[[ Source information open ]]

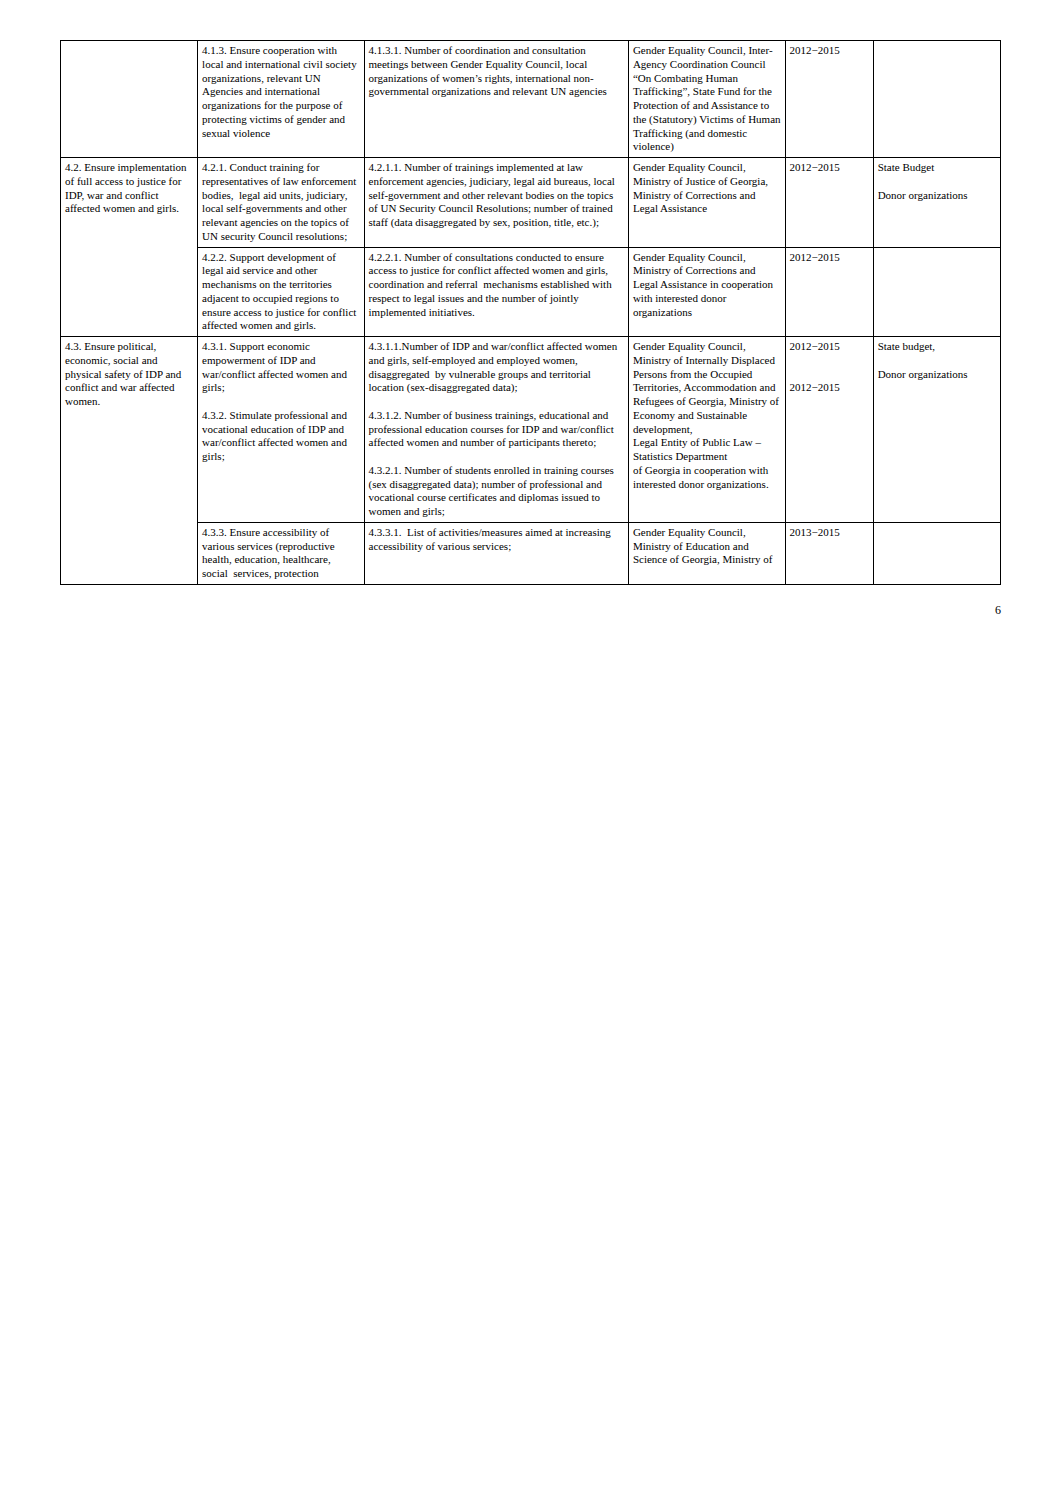| | 4.1.3. Ensure cooperation with local and international civil society organizations, relevant UN Agencies and international organizations for the purpose of protecting victims of gender and sexual violence | 4.1.3.1. Number of coordination and consultation meetings between Gender Equality Council, local organizations of women’s rights, international non-governmental organizations and relevant UN agencies | Gender Equality Council, Inter-Agency Coordination Council “On Combating Human Trafficking”, State Fund for the Protection of and Assistance to the (Statutory) Victims of Human Trafficking (and domestic violence) | 2012−2015 | |
| 4.2. Ensure implementation of full access to justice for IDP, war and conflict affected women and girls. | 4.2.1. Conduct training for representatives of law enforcement bodies, legal aid units, judiciary, local self-governments and other relevant agencies on the topics of UN security Council resolutions; | 4.2.1.1. Number of trainings implemented at law enforcement agencies, judiciary, legal aid bureaus, local self-government and other relevant bodies on the topics of UN Security Council Resolutions; number of trained staff (data disaggregated by sex, position, title, etc.); | Gender Equality Council, Ministry of Justice of Georgia, Ministry of Corrections and Legal Assistance | 2012−2015 | State Budget Donor organizations |
| 4.2.2. Support development of legal aid service and other mechanisms on the territories adjacent to occupied regions to ensure access to justice for conflict affected women and girls. | 4.2.2.1. Number of consultations conducted to ensure access to justice for conflict affected women and girls, coordination and referral mechanisms established with respect to legal issues and the number of jointly implemented initiatives. | Gender Equality Council, Ministry of Corrections and Legal Assistance in cooperation with interested donor organizations | 2012−2015 | |
| 4.3. Ensure political, economic, social and physical safety of IDP and conflict and war affected women. | 4.3.1. Support economic empowerment of IDP and war/conflict affected women and girls; 4.3.2. Stimulate professional and vocational education of IDP and war/conflict affected women and girls; | 4.3.1.1.Number of IDP and war/conflict affected women and girls, self-employed and employed women, disaggregated by vulnerable groups and territorial location (sex-disaggregated data); 4.3.1.2. Number of business trainings, educational and professional education courses for IDP and war/conflict affected women and number of participants thereto; 4.3.2.1. Number of students enrolled in training courses (sex disaggregated data); number of professional and vocational course certificates and diplomas issued to women and girls; | Gender Equality Council, Ministry of Internally Displaced Persons from the Occupied Territories, Accommodation and Refugees of Georgia, Ministry of Economy and Sustainable development, Legal Entity of Public Law – Statistics Department of Georgia in cooperation with interested donor organizations. | 2012−2015 2012−2015 | State budget, Donor organizations |
| 4.3.3. Ensure accessibility of various services (reproductive health, education, healthcare, social services, protection | 4.3.3.1. List of activities/measures aimed at increasing accessibility of various services; | Gender Equality Council, Ministry of Education and Science of Georgia, Ministry of | 2013−2015 | |
6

[[ Source information closed ]]

• [What to produce]:
Leave out the pictures and repeat the lines from the start of the material through the line with "organizations | 2012−2015 | |", inclusive.

• [Written response]:
| | 4.1.3. Ensure cooperation with local and international civil society organizations, relevant UN Agencies and international organizations for the purpose of protecting victims of gender and sexual violence | 4.1.3.1. Number of coordination and consultation meetings between Gender Equality Council, local organizations of women’s rights, international non-governmental organizations and relevant UN agencies | Gender Equality Council, Inter-Agency Coordination Council “On Combating Human Trafficking”, State Fund for the Protection of and Assistance to the (Statutory) Victims of Human Trafficking (and domestic violence) | 2012−2015 | |
| 4.2. Ensure implementation of full access to justice for IDP, war and conflict affected women and girls. | 4.2.1. Conduct training for representatives of law enforcement bodies, legal aid units, judiciary, local self-governments and other relevant agencies on the topics of UN security Council resolutions; | 4.2.1.1. Number of trainings implemented at law enforcement agencies, judiciary, legal aid bureaus, local self-government and other relevant bodies on the topics of UN Security Council Resolutions; number of trained staff (data disaggregated by sex, position, title, etc.); | Gender Equality Council, Ministry of Justice of Georgia, Ministry of Corrections and Legal Assistance | 2012−2015 | State Budget Donor organizations |
| 4.2.2. Support development of legal aid service and other mechanisms on the territories adjacent to occupied regions to ensure access to justice for conflict affected women and girls. | 4.2.2.1. Number of consultations conducted to ensure access to justice for conflict affected women and girls, coordination and referral mechanisms established with respect to legal issues and the number of jointly implemented initiatives. | Gender Equality Council, Ministry of Corrections and Legal Assistance in cooperation with interested donor organizations | 2012−2015 | |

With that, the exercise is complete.